Chronic thromboembolic pulmonary hypertension (CTEPH) is a severe cardiopulmonary disease defined by impaired fibrinolysis, increased platelet-endothelial adhesion, and vascular fibrosis. Pulmonary endarterectomy is the mainstay treatment for CTEPH, but is inappropriate or unsuccessful in a large subpopulation of patients. Disease-specific medical therapies for CTEPH do not exist, and the single currently approved drug does not target fibrinolysis. Thus, identifying CTEPH-specific fibrinolytic therapeutic targets is a principal unmet need in the CTEPH field. In this NIH Research Project Grant Program proposal, we focus on the consequences of hypoxia signaling and increased oxidant stress in human pulmonary artery endothelial cells (HPAECs) that follows luminal pulmonary embolism to understand CTEPH pathogenesis. Specifically, we propose to study HIF-1?-dependent upregulation of the metastasis protein NEDD9, and redox regulation of the NEDD9 protein-protein interaction with SMAD3 to explain CTEPH thrombosis and dysregulated fibrinolysis, respectively. In the accompanying proposal, we present novel preliminary data showing that hypoxia increases expression of a tyrosine-rich NEDD9 peptide on the HPAEC plasma membrane surface. We developed a custom-made anti- NEDD9 monospecific antibody (msAb-N9) targeting that sequence, which inhibits platelet adhesion to HPAECs in vitro and HPAECs isolated from CTEPH patients ex vivo, as well as platelet-endothelial aggregates in mice in vivo.
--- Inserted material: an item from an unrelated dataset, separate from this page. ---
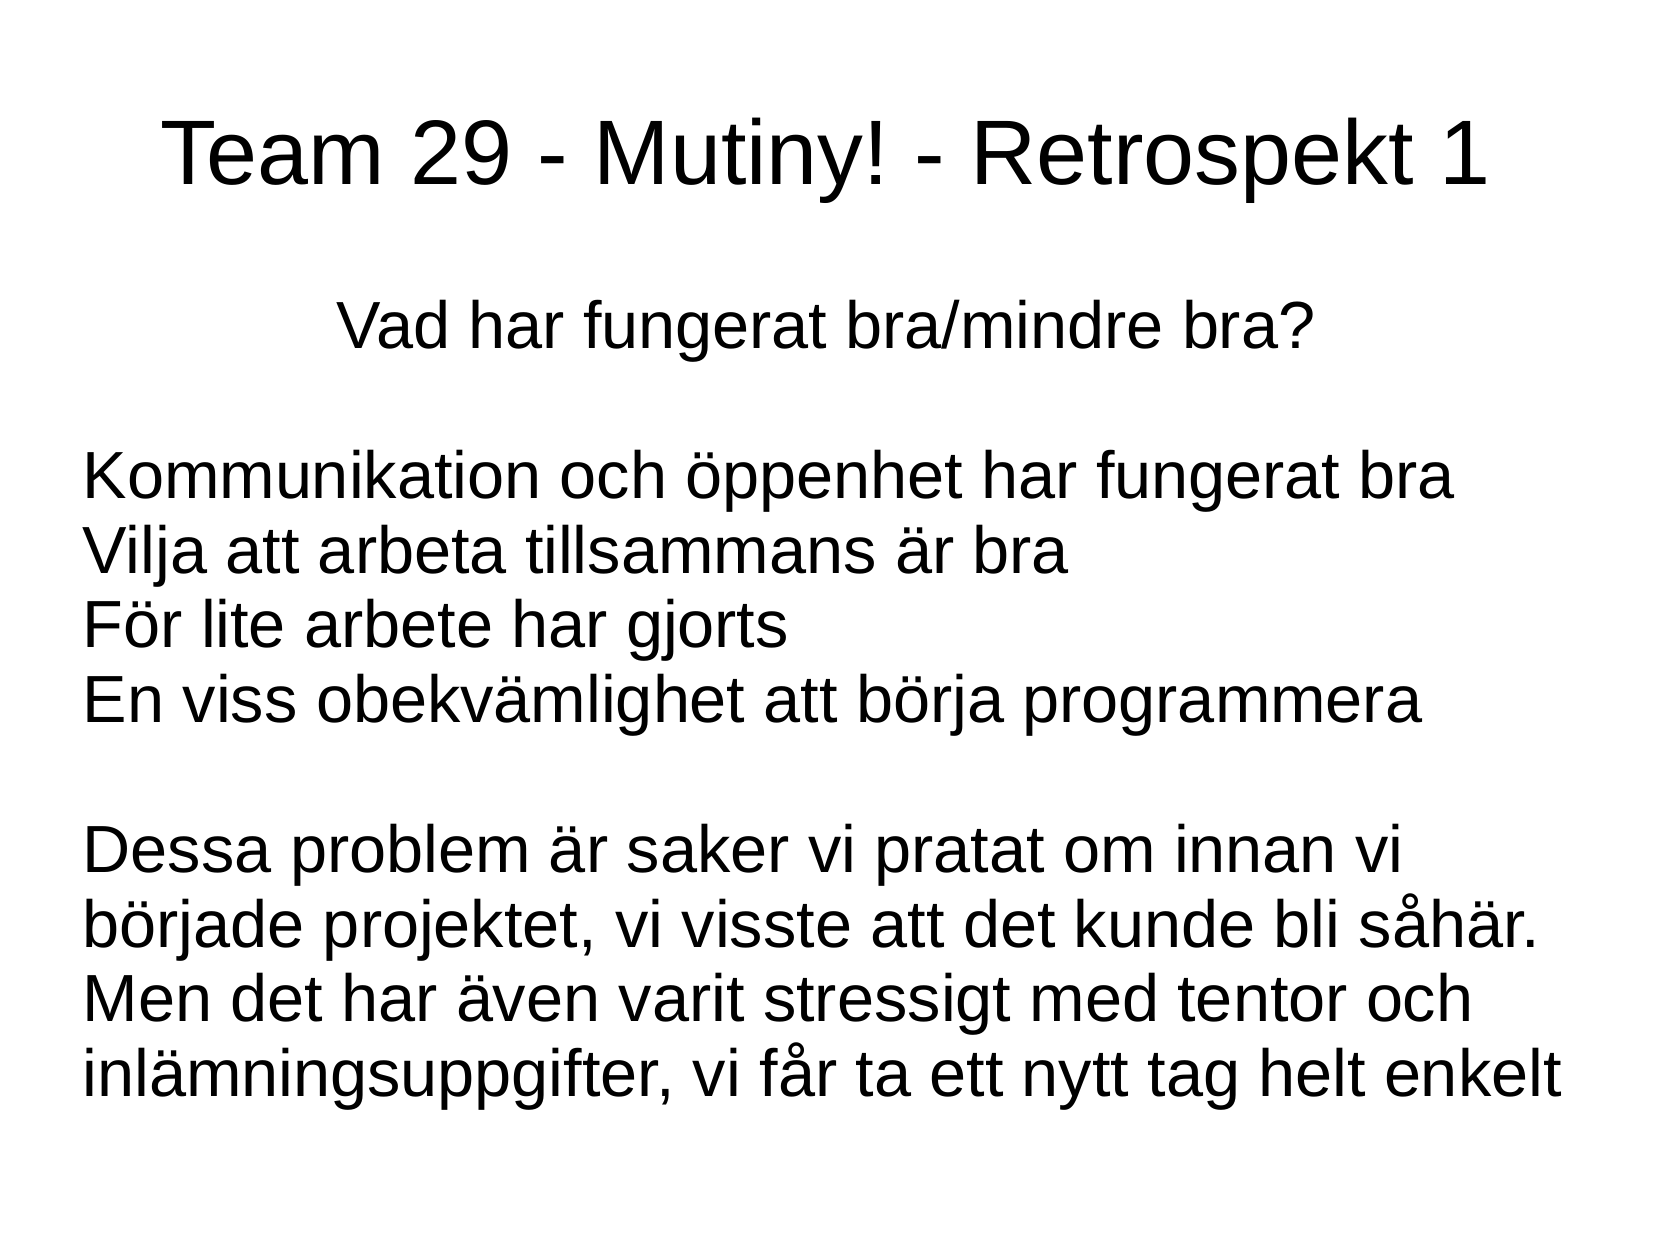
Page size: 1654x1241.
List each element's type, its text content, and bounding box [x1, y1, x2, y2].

subtitle Vad har fungerat bra/mindre bra? Kommunikation och öppenhet har fungerat bra Vilja att arbeta tillsammans är bra För lite arbete har gjorts En viss obekvämlighet att börja programmera Dessa problem är saker vi pratat om innan vi började projektet, vi visste att det kunde bli såhär. Men det har även varit stressigt med tentor och inlämningsuppgifter, vi får ta ett nytt tag helt enkelt [82, 288, 1571, 1111]
title Team 29 - Mutiny! - Retrospekt 1 [82, 49, 1571, 257]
Increased expression of the msAb-N9 target was observed in endarterectomy samples compared to disease controls. Additionally, oxidation of NEDD9 at Cys18 prevents NEDD9-SMAD3 complex formation to stabilize NEDD9 and SMAD3. This leads to increased NEDD9-dependent vascular fibrosis. Importantly, SMAD3 has been shown in other cell types to upregulate SERPINE-1, which encodes the antifibrinolytic protein plasminogen activator inhibitor- 1 (PAI-1). Here, we observed that CTEPH-HPAECs express increased SMAD3, and that siRNA-SMAD3 inhibits PAI-1. These collective data support the central hypothesis of the current proposal: Stabilization of SMAD3 due to redox regulation of NEDD9 increases SMAD3-dependent upregulation of PAI-1 in HPAECs, which inhibits fibrinolysis to promote thrombotic remodeling in CTEPH. We postulate further that SMAD3 inhibition combined with msAb-N9 restores fibrinolysis and antagonizes platelet-PAEC adhesion, respectively.
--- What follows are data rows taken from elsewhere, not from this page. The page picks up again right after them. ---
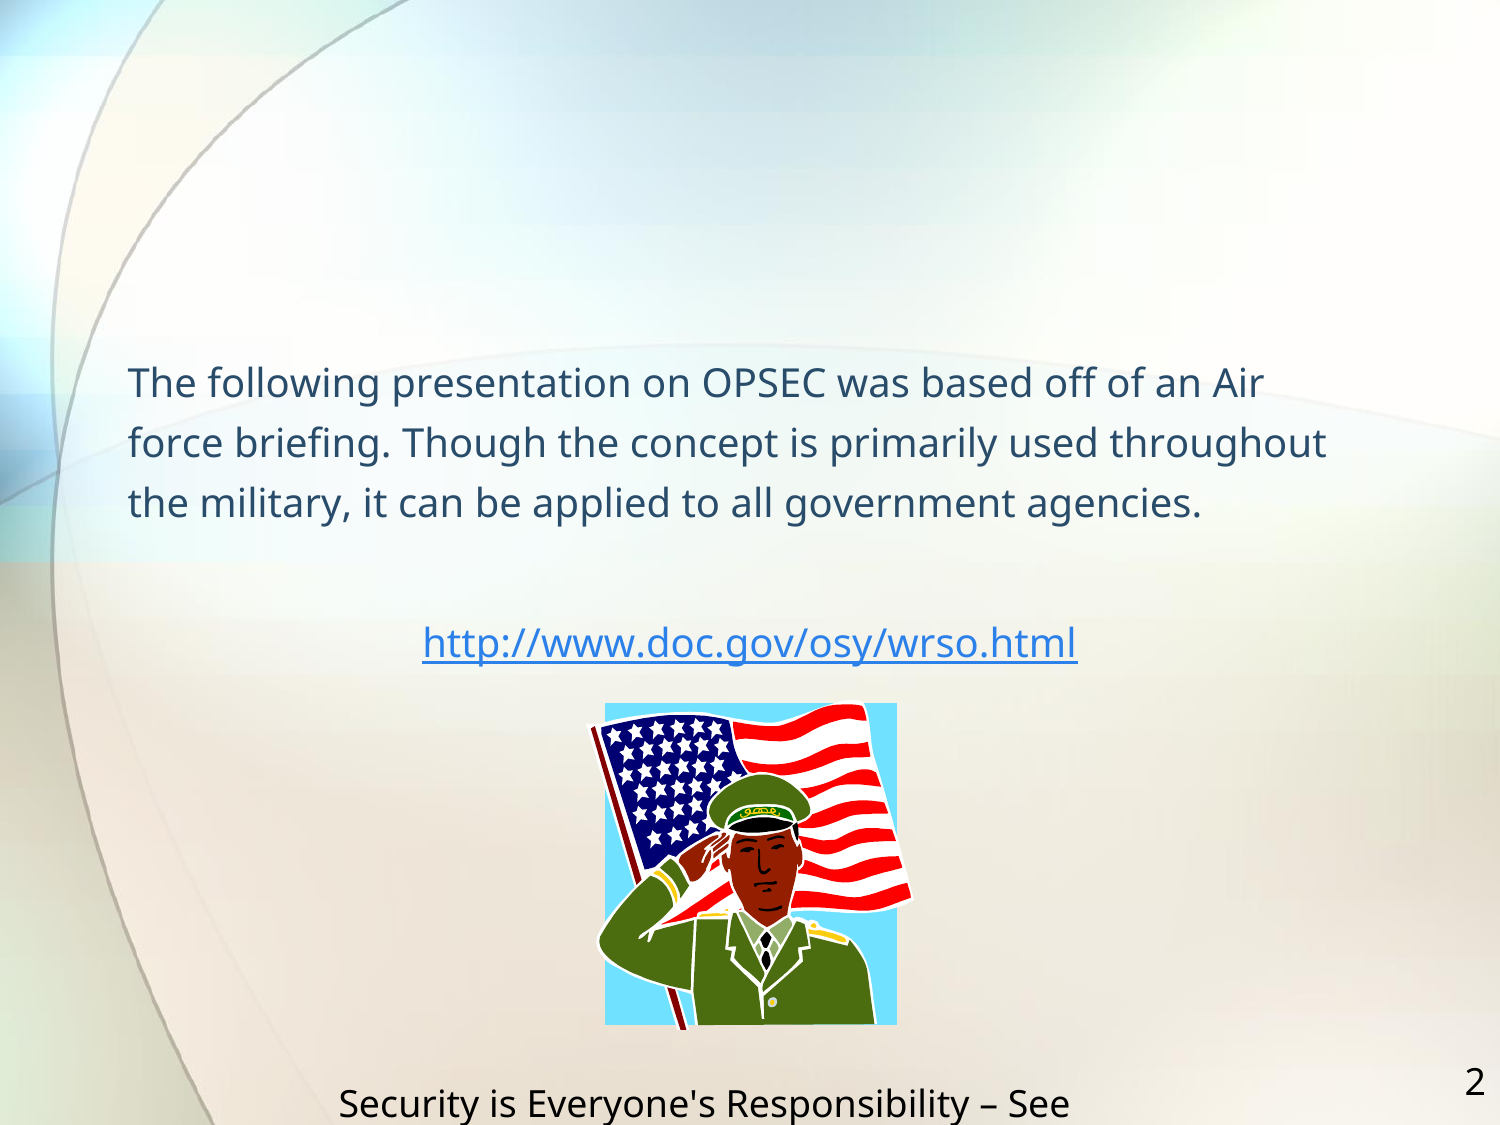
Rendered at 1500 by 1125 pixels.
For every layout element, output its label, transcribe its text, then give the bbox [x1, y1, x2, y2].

list The following presentation on OPSEC was based off of an Air force briefing. Though the concept is primarily used throughout the military, it can be applied to all government agencies. http://www.doc.gov/osy/wrso.html [112, 287, 1388, 673]
text_box Security is Everyone's Responsibility – See Something, Say Something! [323, 1071, 1177, 1125]
picture [0, 0, 1500, 1125]
text_box <number> [1449, 1050, 1500, 1125]
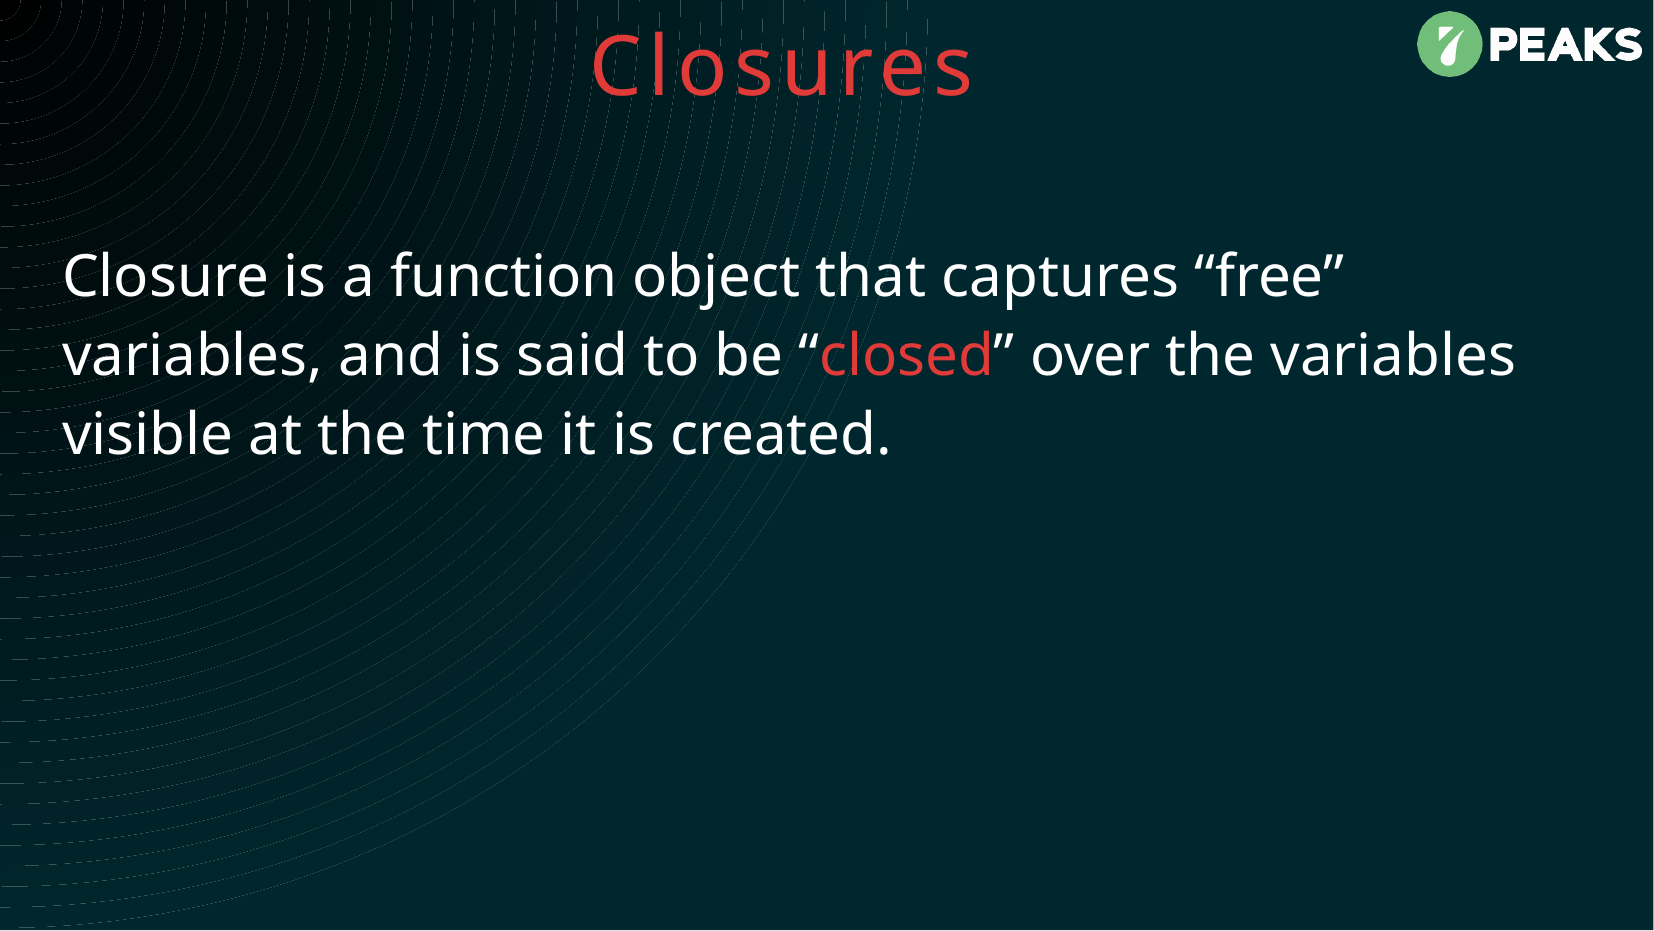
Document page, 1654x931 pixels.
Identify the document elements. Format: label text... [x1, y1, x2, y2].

text_box Closure is a function object that captures “free” variables, and is said to be “closed” over the variables visible at the time it is created. [47, 226, 1607, 704]
text_box Closures [574, 0, 1080, 142]
picture [1417, 11, 1642, 77]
The Aims are: (1) use CRISP-Cas9, mutant SMAD3 cDNA, and microfluidic microscopy to show that NEDD9-Cys18 oxidation promotes SMAD3-dependent thrombus formation in HPAECS in vitro and CTEPH-HPAECs ex vivo, and (2) study the effect of NEDD9-/-, SMAD3-/-, and msAb-N9 on thrombosis and cardiopulmonary hemodynamics in vivo in two CTEPH models. We propose to explore the translational relevance of NEDD9-SMAD3 and SMAD3-PAI- 1 interactions in endarterectomy samples and disease controls in situ. Overall, this project aims to show that msAb-N9 plus SMAD3 inhibition is a novel potential CTEPH-specific therapeutic strategy.
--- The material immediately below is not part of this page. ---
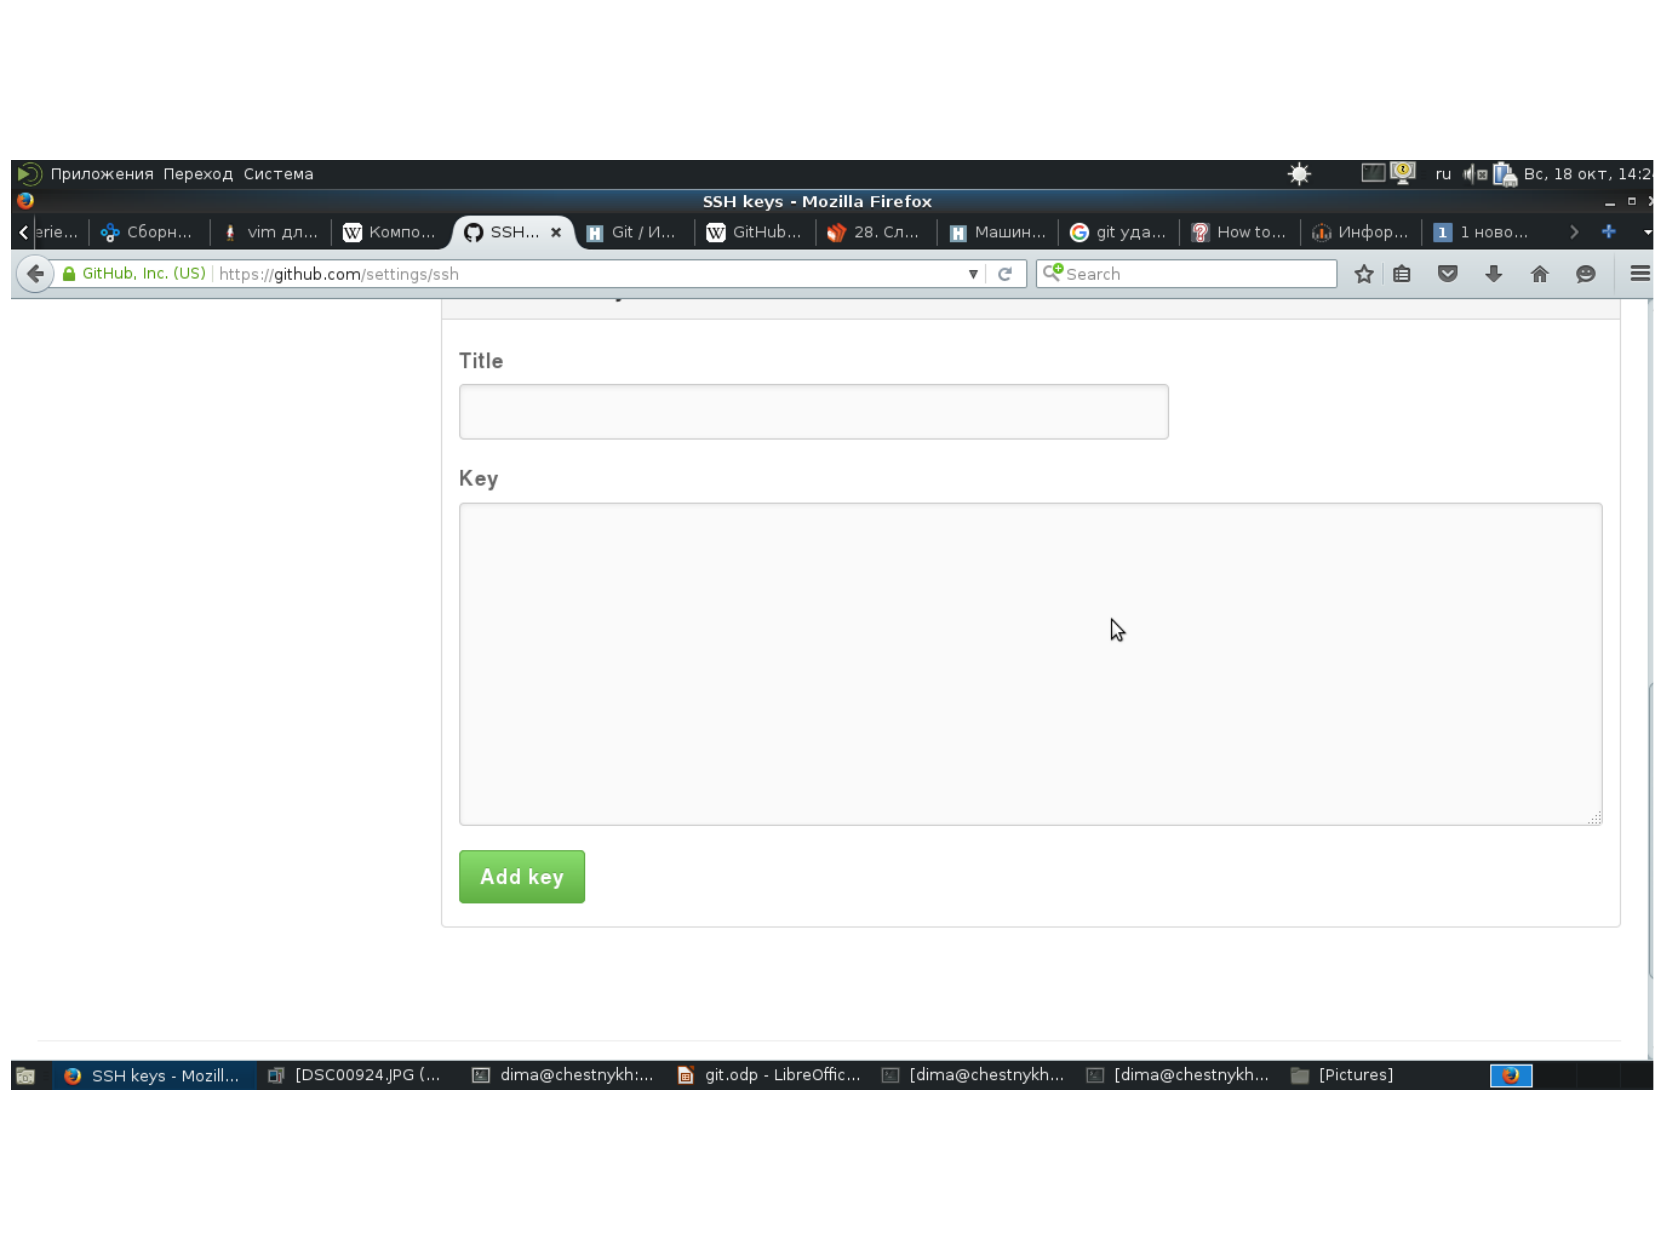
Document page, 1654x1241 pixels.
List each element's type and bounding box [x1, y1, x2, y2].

Among patients experiencing a blood clot in the lungs, some will develop a chronic disease called ?CTEPH? that is due to impaired breakdown of the clot, progressive lung artery scar, and increased lung artery blood pressure. We propose that failure for the two proteins NEDD9 and SMAD3 to interact normally prevents clot breakdown resulting in the development of CTEPH, and that inhibiting the function of NEDD9 and SMAD3 is a new potential treatment strategy for affected patients.